Bloc de texte:

════════════════

Enfermé au cœur de la terre, Fernand écoute sa voix intérieure. « Son enfance explose comme un coup de grisou ». Elle a été lestée par une mère malheureuse et un père aimant mais taiseux. La pauvre mère ne s’est jamais remise d’un enfant mort-né. Fernand porte son prénom et sera le remplaçant, l’éternel second qui ne comptera jamais. Fragile, chétif, Fernand porte une culpabilité qui ne lui appartient pas. « Jusqu’à présent, il avait vécu la vie des autres ». Mais le mort-vivant redémarre sa volonté de vivre alors qu’il ne peut plus bouger.
Elle prête sa plume à de nombreux artistes
Petite-fille de mineurs d’origine italienne, Céline Righi-Schaub a été bercée par l’imaginaire de la mine. Les dédicataires de Berline sont d’ailleurs Marie et Pierre, ses grands-parents paternels. Elle grandit dans le même village minier qu’eux à Hussigny-Godbrange en Meurthe-et-Moselle, près de la frontière avec le Grand-Duché du Luxembourg.

════════════════

Extrait des données:
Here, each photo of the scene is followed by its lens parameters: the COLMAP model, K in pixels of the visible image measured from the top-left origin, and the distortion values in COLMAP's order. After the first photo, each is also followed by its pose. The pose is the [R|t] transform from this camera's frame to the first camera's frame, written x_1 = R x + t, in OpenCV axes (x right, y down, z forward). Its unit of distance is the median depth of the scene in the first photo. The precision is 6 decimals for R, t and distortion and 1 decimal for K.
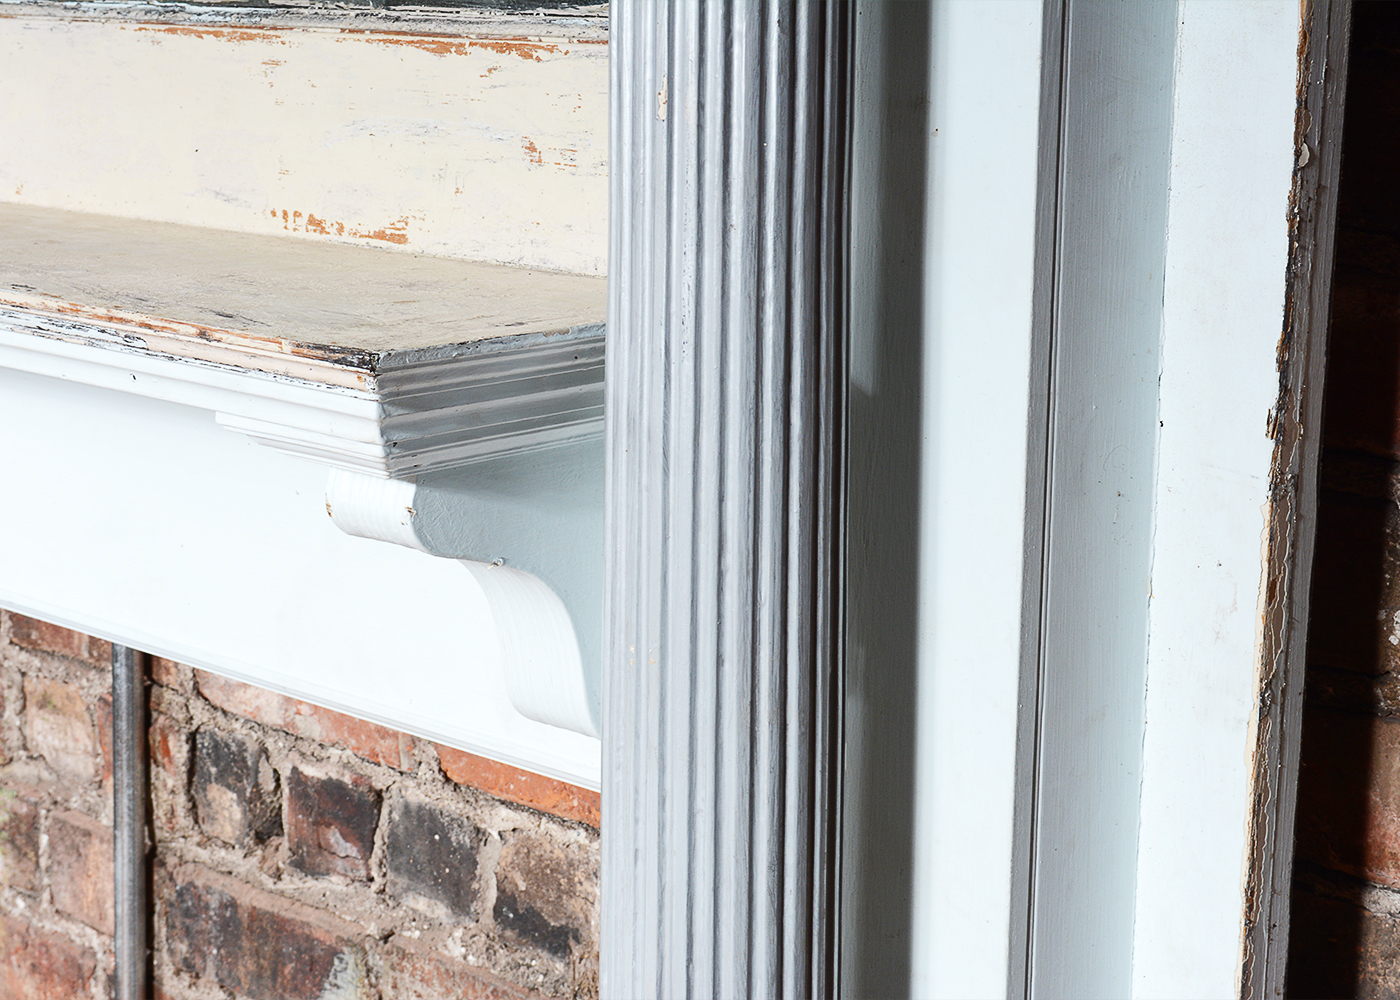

════════════════

Énoncé de l'exercice: Recopiez mot pour mot l'intégralité du bloc de texte consacré à Fernand et à l'univers de la mine.

Solution du problème:
Enfermé au cœur de la terre, Fernand écoute sa voix intérieure. « Son enfance explose comme un coup de grisou ». Elle a été lestée par une mère malheureuse et un père aimant mais taiseux. La pauvre mère ne s’est jamais remise d’un enfant mort-né. Fernand porte son prénom et sera le remplaçant, l’éternel second qui ne comptera jamais. Fragile, chétif, Fernand porte une culpabilité qui ne lui appartient pas. « Jusqu’à présent, il avait vécu la vie des autres ». Mais le mort-vivant redémarre sa volonté de vivre alors qu’il ne peut plus bouger.
Elle prête sa plume à de nombreux artistes
Petite-fille de mineurs d’origine italienne, Céline Righi-Schaub a été bercée par l’imaginaire de la mine. Les dédicataires de Berline sont d’ailleurs Marie et Pierre, ses grands-parents paternels. Elle grandit dans le même village minier qu’eux à Hussigny-Godbrange en Meurthe-et-Moselle, près de la frontière avec le Grand-Duché du Luxembourg.